Skye Nicolson has been aiming for Amanda Serrano for close to two years now. Unfortunately for Nicolson, landing a Serrano fight is seemingly as elusive a task as landing on Nicolson herself.
“She just refuses to entertain the idea of a fight with me,” Nicolson said in a recent interview with Louis Hart of Boxing Social. “You see her face change when my name gets brought up in media interviews. It doesn’t fill me with a lot of confidence that that fight will ever happen. But I never say never, so I don’t want to say the fight will never happen, but obviously I don’t see her and her team ever showing any interest in that fight.”
Nicolson fought in the 2020/2021 Olympics and then entered the paid ranks in 2022. The 29-year-old from Queensland, Australia, won the WBC’s interim featherweight belt in her eighth pro fight.
Serrano, formerly the undisputed champion at featherweight, vacated the WBC’s full title last December when the sanctioning body refused to allow her bouts to include 12 three-minute rounds, as male fighters have, instead of the 10 two-minute rounds that most women’s fights feature.

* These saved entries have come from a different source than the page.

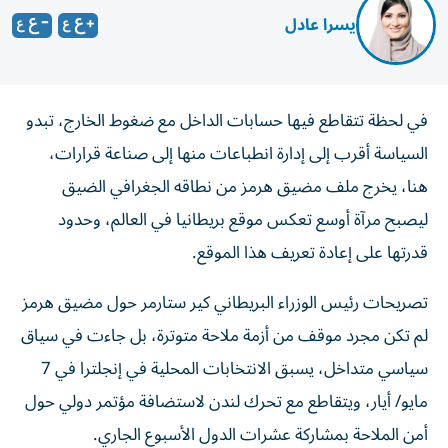
يسرا عادل
في لحظة تتقاطع فيها حسابات الداخل مع ضغوط الخارج، تبدو
السياسة أقرب إلى إدارة انطباعات منها إلى صناعة قرارات،
هنا، يخرج ملف مضيق هرمز من نطاقه الجغرافي الضيق
ليصبح مرآة أوسع تعكس موقع بريطانيا في العالم، وحدود
قدرتها على إعادة تعريف هذا الموقع.
تصريحات رئيس الوزراء البريطاني كير ستارمر حول مضيق هرمز
لم تكن مجرد موقف من أزمة ملاحة متوترة، بل جاءت في سياق
سياسي متداخل، يسبق الانتخابات المحلية في إنجلترا في 7
مايو/ أيار، ويتقاطع مع تحرك لندن لاستضافة مؤتمر دولي حول
أمن الملاحة بمشاركة عشرات الدول الأسبوع الجاري.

Nicolson then picked up the vacant belt in April with a wide decision victory over Sarah Mahfoud and defended it in July with a shutout of Dyana Vargas. She is 11-0 (1 KO).
Serrano has since vacated the IBF title as well but still holds the WBA and WBO belts at 126. She hasn’t defended them since an October 2023 win over Danila Ramos. A March fight against Nina Meinke was called off at the last minute due to eye problems caused by a hair product. Serrano, who has hopped up and down from weight class to weight class over her career, returned as a lightweight in July with a quick victory against overmatched Stevie Morgan. And she is scheduled for a rematch with undisputed junior welterweight champion Katie Taylor in November.
“I just feel like the longer it goes on, the less rewarding it is for me,” Nicolson said. “At the end of the day, I want to dethrone champions. I want to prove I’m the best by beating the best. The later that fight happens, if it happens, the more the response will be, ‘Oh, she didn’t fight her in her prime. She was done. She was old. She was this, she was that.’ It’s like, ‘Well, I’ve got the receipts and I’ve been calling her out for two years.’ While it is frustrating, we move on.”
Nicolson complimented Serrano’s accomplishments: “Someone who’s obviously done so much for the sport, has been a trailblazer, has so many records and being a seven-division world champion and the rest of it, and holds belts in my weight division — of course, naturally, that’s the fight I want to chase. But they have made it quite clear that it’s of no interest to them. That’s fine. I will have to stamp my legacy in any other way I can, beating everyone who’s put in front of me and winning as many belts as I can, with or without the Serrano fight.”
That will continue on October 12, when Serrano will defend against Raven Chapman (9-0, 2 KOs). Their bout is on the undercard of the Artur Beterbiev-Dmitriy Bivol fight in Saudi Arabia for the undisputed light heavyweight championship.